Margaret: YAP DC was founded 2002-2003 by professionals who wanted to bring Africans together to share ideas and engage in an exchange that would help in the betterment of the Continent. For this reason it has been the foundation for many Africans in the District of Columbia, Maryland, and Virginia. When I joined YAP DC seven years ago, I was looking for an African support system that would connect me to the diaspora and also back home. When I was asked to join YAP DC leadership, I took the opportunity because I wanted to give back to a community that had given back to me in so many ways.
MM: Please describe your biggest obstacle and how you overcame it:
Margaret: YAP DC is run by volunteers and for this reason the organization has operated more informally as a meetup for professionals to network. When you have a network with professionals that have been a part of the organization since 2002-2003, changing the structure of the organization to serve its mission, which is to connect young African professionals for career development and opportunity creation, is not an easy task and requires resources as well as consistent volunteers to execute.
However, the current YAP DC leadership team is full of visionaries and they have not let the challenge of being volunteers with full time jobs limit their investment to the organizations.
MM: What is your greatest accomplishment so far at YAP DC? What made it so great?
Margaret: There are three great accomplishments to date that are really helping to take YAP DC to the next level.
- Network: our membership continues to be our greatest asset and the support from the community and interest is what keeps the organization going. We are a household name in DC and it’s because our members to tell others about us.
- We recently obtained our 501(c)(3) status and this is helping to open doors for us so that we can have access to resources to help us better serve our membership. This is also helping to formalize relationships because having this status is the golden ticket to getting your foot in the door to having meeting with investors.

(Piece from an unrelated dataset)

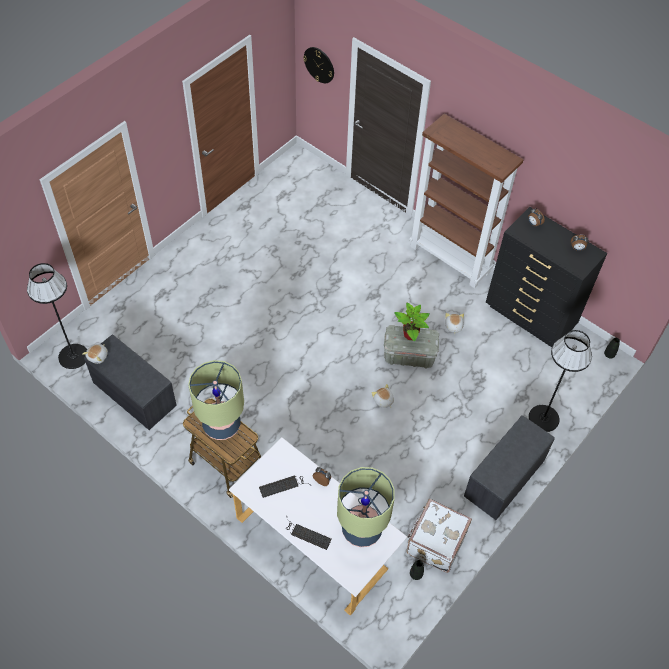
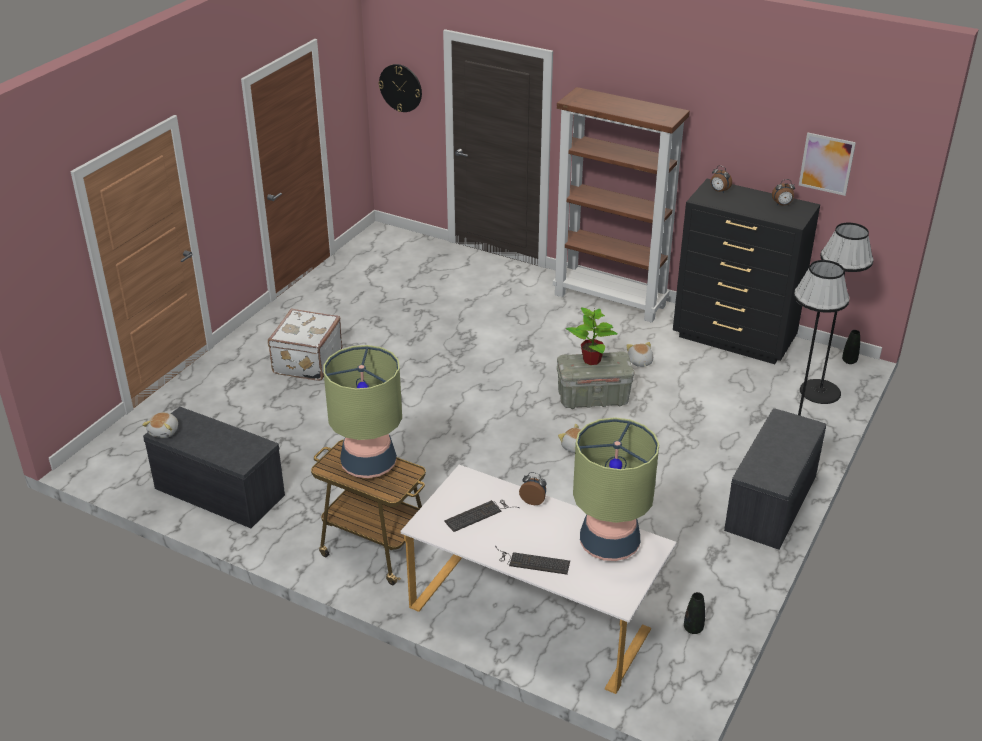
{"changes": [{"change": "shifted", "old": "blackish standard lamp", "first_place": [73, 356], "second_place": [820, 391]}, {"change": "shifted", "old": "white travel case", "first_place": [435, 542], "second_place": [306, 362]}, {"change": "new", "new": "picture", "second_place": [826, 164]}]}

- Our reputation has been our biggest accomplishment. While there are many organizations in the D.C. area that serve professionals and specific African countries, YAP DC has always operated in the best interest of all African professionals and those interested in African affairs. We are transparent and we continue to push the agenda for career development opportunities for all professionals. Our list of partners and constant requests we get to partners or collaborate is a testimony of our work.
MM: What is something that would surprise our readers to learn about you?
Margaret: Since I was child in Sierra Leone I have always loved to cook. I used to play cook and help my mom cook. Today I have recently started exploring this passion and interest again. I want to own a west African fusion restaurant one day to show the cultural influences and deep heritage of west African food.
MM: What was your favorite class in secondary school (middle school)?
Margaret: I loved history class. There is something about learning about the past and connecting it with the present and seeing the consequences and impact this can have on the future.
MM: What advice would you give to young girls interested in pursuing your path?
Margaret: My advice to young girls is to dream big and not limit yourself to one type of career. Today people are living long and therefore you should be able to pursue many dreams!
Create your own path. It’s important to consider the influences in our lives, that of our families, culture, and friends but search and find what makes you happy and feel satisfied; is it art, is it traveling? Do your research on how to turn what makes you happy into a career. Dream always and dream colorful!